P.A. Turkey

COMMENTARY: TL assets  hit by EM concerns, carry-unwind, dim earnings prospects

Turkey’s 15 minutes under the stage lights appeared to over in August, as TL came under increasing pressure and stocks faced deluges of sell-orders week after week. Turkey’s CDS premia and FX denominated bonds did relatively better, but there, too, the  rally was clearly over.

 

Has Turkey failed investors once again, proving her ageless role as value trap for the naive?  The jury is still out, but the answer  is probably not–yet. Most of the drivers of poor performance appear to be related to universal Emerging Markets (EM) concerns, while Turkey’s austerity and reform story was marred not by signs of back-tracking by Erdogan, but rumors of economy czar Simsek’s resignation, still a popular topic in Turkish financial press, but warranting little merit.

Let’s start with the pressure on the TL.  A lot of is factually driven by EM woes:

“Latin American currencies dropped on Thursday as new data pointed to a stronger US economy, pushing up Treasury yields. Political concerns in Mexico and Brazil exacerbated the move”, reports Bloomberg.

“Elsewhere, the cost of borrowing Turkish liras overnight in the offshore market jumped on Thursday, as traders exited so-called carry positions amid a steady decline in the currency, continues to article.  Yet, the decline is not engineered by the Central Bank, which remains committed to the “strong TL” policy but  fleeting processes:

 

“This is a carry unwind, I think, not a portent of a fundamental or policy shift,” said Nafez Zouk, an emerging-market debt analyst at Aviva Investors Global Services Ltd. “To us, fundamentally, nothing has changed. The macro re-balancing remains on track.”

 

Moving on to equities, which lost close to 9% in value in USD terms in August, Bloomberg once again wrote an excellent article stating:

“In a month that saw global stocks roar back to almost all-time highs, Turkey stands out for its dismal performance as the combination of high interest rates and inflation erodes corporate profits.

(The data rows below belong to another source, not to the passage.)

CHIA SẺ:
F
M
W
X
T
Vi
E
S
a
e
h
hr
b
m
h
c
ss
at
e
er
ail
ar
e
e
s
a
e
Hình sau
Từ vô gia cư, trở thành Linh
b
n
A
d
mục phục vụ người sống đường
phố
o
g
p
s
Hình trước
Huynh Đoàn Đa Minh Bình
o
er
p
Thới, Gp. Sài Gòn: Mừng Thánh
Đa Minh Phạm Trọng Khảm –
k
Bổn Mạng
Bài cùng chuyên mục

Turkish investors say the big question is: how bad will the economic slowdown be? With benchmark interest rates at 50% and the country still suffering from inflation running at one of the highest rates in the world, companies are seeing the impact on their bottom line. Ata Investment, an Istanbul-based wealth manager, said it’s anticipating the Turkish companies it follows to report a 28% drop in net income this year.

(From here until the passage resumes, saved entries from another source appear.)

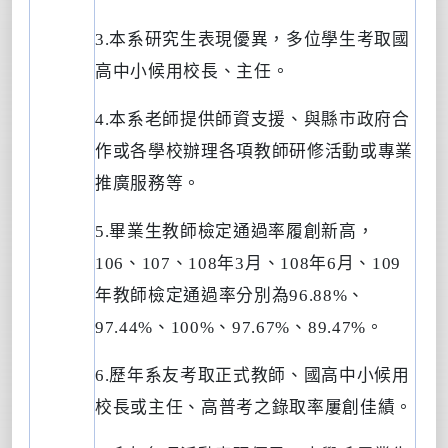
3.
本系研究生表現優異，多位學生考取國
高中小候用校長、主任。
4.
本系老師提供師資支援、與縣市政府合
作或各學校辦理各項教師研修活動或專業
推廣服務等。
5.
畢業生教師檢定通過率履創新高，
106
、
107
、
108
年
3
月、
108
年
6
月、
109
年教師檢定通過率分別為
96.88%
、
97.44%
、
100%
、
97.67%
、
89.47%
。
6.
歷年系友考取正式教師、國高中小候用
校長或主任、高普考之錄取率屢創佳績。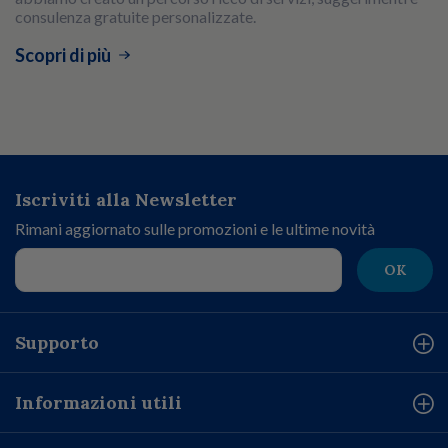
consulenza gratuite personalizzate.
Scopri di più
Iscriviti alla Newsletter
Rimani aggiornato sulle promozioni e le ultime novità
OK
Supporto
Informazioni utili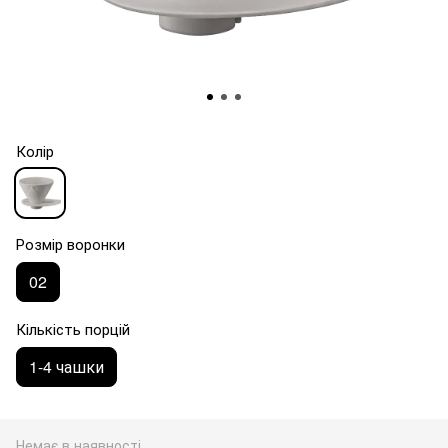
Колір
Розмір воронки
02
Кількість порцій
1-4 чашки
Немає в наявності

“The outlook for Turkish stocks is still rather uncertain,” said Burak Cetinceker, a fund manager at Strateji Portfoy. “It’s not clear yet how much of the negative impact is priced in.”

Let me assure you, it is all priced in.  Turkish stocks are trading at a 60% discount to EM main index, and at a P/E ratio significantly lower vis-a-vis their long term average.

Retailers will continue to exit the market because TL deposit rates will remain lucrative vs USD and expected equity returns  for the rest of the year, but foreign funds are already returning to the hunting ground with a small net purchase in precious’s week data, after selling $2.9 billion in the three months through Aug. 16, according to data from the central bank.

 

Of course, it is foolish to argue that any EM stock market can withstand the huge tsunami to be created if stronger than expected US data,  such as Thursday’s GDP print, but Borsa Istanbul’s huge discount does act as a bulwark against further downsides.

 

But is there an upside either for the currency or the equities?  Yes, several, though none with strong probabilities attached to them. First Mehmet Simsek   is not going anywhere. Erdogan remains committed to him, though whether he will approve Simsek’s request of further budget cuts and tax raises in September remains to be seen.  Simsek retaining his post will act as an hedge against further downsides. Erdogan doing the unexpectable and signing under further fiscal retrenchment will trigger a huge rally, which may easily propel the main index to its previous high, producing an approximately 20% USD gain in a couple of weeks.

 

Carry trade flows have no reason to abandon Turkey, because there is not enough evidence Central Bank is ready or willing to cut rates any time soon.  As the linked PATurkey  article states:  “In August 2024, 12-month-ahead annual inflation expectations decreased by 1.3 points to 28.7 percent for market participants and by 1.2 points to 53.8 percent for real sector, while increased by 1.1 points to 73.1 percent for households”, in surveys conducted by CB.

 

Central Bank governors Fatih Karahan and his deputy Cevdet Akcay had stated in numerous interviews that the household and real sector inflation expectations data will be considered prominently in judging the appropriateness of looser monetary policy.  Clearly, with both measures hovering at or  above the 50% policy rate (62% in compounded annualized terms), monetary policy is relatively loose, removing rate cuts from the picture soon.